[Problem 1]: According to the biography of the actor Stephen Young, what Canadian adventure series did he head the cast of after returning to Toronto?
[Problem 2]: Continue the biography of the actor Stephen Young, starting after its last sentence.

++++ Text ++++

Stephen Young (born Stephen Levy; May 19, 1939) is a retired Canadian actor and television host.

Biography

Young was born in Toronto, Ontario, Canada to a financier father. Directly following high school at Forest Hill Collegiate Institute where he was student president, he signed with the Cleveland Indians, but his professional bid ended when he seriously injured his knee playing ice hockey. He spent the next few years as a salesman, then wound up in radio and TV commercial production.

While travelling with a friend on a European excursion in the early 1960s, Young by chance got a bit part in the epic Cleopatra, then landed similar minor assignments in such other European-filmed epics as 55 Days at Peking, The Leopard, The Fall of the Roman Empire and The Thin Red Line.

Upon returning to Toronto, Young decided to become a full-time actor, originally billing himself under his birth name and appearing in leads on both daytime and primetime TV dramas. He headed the cast of the Canadian adventure series Seaway.

Moving to Hollywood in 1966, he subsequently starred as young lawyer Ben Caldwell, assistant to high-profile criminal attorney Clinton Judd (Carl Betz) in the drama Judd, for the Defense. The series was abruptly cancelled after only two seasons. Stephen Young also co-starred in the cult science fiction TV series The Starlost (episode #11-'Astro-Medics') in 1973.

++++ Data section ++++

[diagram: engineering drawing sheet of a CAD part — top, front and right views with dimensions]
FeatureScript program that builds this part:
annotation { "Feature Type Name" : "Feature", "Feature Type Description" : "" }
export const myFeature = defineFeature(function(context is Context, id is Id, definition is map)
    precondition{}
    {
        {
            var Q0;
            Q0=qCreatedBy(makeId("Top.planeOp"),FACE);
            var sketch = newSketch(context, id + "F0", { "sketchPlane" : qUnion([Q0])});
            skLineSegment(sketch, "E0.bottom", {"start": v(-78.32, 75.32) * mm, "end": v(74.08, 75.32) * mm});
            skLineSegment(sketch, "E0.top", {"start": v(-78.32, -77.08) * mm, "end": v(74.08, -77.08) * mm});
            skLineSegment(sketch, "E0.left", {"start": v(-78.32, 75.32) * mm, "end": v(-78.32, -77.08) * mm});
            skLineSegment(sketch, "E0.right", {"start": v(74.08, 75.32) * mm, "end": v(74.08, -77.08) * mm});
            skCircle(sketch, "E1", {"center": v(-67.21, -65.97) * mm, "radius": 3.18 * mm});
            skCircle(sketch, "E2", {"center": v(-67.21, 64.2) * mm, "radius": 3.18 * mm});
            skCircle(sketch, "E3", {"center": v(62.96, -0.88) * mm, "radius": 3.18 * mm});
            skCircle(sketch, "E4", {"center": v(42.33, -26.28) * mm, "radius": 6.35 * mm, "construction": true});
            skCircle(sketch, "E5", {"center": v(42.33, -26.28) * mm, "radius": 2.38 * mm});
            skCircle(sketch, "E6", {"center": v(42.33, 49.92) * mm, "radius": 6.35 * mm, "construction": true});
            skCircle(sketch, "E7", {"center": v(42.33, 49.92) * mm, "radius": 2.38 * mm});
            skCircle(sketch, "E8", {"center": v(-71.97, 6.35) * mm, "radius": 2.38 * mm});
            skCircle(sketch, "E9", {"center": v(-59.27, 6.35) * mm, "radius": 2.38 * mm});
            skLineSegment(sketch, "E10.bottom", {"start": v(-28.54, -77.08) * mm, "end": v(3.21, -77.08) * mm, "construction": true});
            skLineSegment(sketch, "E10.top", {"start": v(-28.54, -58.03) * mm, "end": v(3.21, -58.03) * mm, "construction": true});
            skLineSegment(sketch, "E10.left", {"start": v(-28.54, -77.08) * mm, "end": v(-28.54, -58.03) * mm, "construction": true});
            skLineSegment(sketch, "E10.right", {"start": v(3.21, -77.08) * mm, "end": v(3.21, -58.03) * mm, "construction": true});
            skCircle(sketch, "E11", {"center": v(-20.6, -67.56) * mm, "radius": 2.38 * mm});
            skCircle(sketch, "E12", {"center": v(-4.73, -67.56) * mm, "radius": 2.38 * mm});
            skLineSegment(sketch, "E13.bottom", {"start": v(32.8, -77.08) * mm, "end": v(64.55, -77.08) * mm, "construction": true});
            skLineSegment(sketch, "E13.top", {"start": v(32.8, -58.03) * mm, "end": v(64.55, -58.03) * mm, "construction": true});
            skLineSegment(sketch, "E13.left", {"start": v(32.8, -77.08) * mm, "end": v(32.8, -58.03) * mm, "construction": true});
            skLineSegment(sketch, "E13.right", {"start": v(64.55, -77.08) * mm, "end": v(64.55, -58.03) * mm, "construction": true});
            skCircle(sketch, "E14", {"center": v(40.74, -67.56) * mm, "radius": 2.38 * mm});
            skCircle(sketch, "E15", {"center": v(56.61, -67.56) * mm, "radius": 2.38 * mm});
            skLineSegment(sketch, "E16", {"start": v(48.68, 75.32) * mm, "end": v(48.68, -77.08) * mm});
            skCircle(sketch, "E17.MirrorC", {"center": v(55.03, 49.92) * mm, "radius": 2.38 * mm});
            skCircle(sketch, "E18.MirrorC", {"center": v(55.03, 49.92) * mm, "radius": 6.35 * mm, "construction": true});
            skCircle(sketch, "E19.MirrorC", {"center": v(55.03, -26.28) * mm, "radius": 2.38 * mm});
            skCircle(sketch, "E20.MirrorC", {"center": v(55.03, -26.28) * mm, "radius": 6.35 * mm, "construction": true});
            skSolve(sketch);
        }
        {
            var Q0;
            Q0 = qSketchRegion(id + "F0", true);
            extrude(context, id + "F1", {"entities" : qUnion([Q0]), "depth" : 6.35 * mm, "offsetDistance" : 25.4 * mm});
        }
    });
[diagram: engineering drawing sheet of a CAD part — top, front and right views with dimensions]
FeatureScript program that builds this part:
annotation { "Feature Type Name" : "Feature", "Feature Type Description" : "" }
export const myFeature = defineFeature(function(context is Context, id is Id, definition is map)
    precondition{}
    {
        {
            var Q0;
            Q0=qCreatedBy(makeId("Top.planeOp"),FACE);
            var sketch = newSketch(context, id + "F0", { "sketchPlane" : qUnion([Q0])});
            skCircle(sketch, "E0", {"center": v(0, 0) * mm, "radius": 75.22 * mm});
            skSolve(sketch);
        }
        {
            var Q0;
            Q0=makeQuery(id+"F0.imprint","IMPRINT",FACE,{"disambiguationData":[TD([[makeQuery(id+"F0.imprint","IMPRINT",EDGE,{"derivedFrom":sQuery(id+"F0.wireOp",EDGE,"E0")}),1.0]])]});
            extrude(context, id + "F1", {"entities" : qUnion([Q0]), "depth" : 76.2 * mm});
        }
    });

++++

[Final answer 1]: Seaway

[Final answer 2]:
Young progressed to high-ranking character actor, working in such films as Patton, Soylent Green, and The Silent Partner with appearances in lower-budget projects like The Mask of Sheba, Rage, and Lifeguard. He continued to return to Canada from time to time, where he played leads in the low-budget horror thrillers The Clown Murders and Deadline. Young also briefly hosted a 1980s Canadian game show, Just Like Mom.

Young slowed his activity entering the millennium, with his final appearance in the 2013 low budget independent film The Angel Inn.

Filmography

55 Days at Peking (1963) as Dying British Marine (uncredited)
The Thin Red Line (1964) as Stack
Don't Forget to Wipe the Blood Off (1966) (two part episode of Seaway released as a feature film)
The President's Analyst (1967) as Man in Suit Killed With a Knife in the Beginning of the Movie (uncredited)
John and Mary (1969) as Daytime Bartender (uncredited)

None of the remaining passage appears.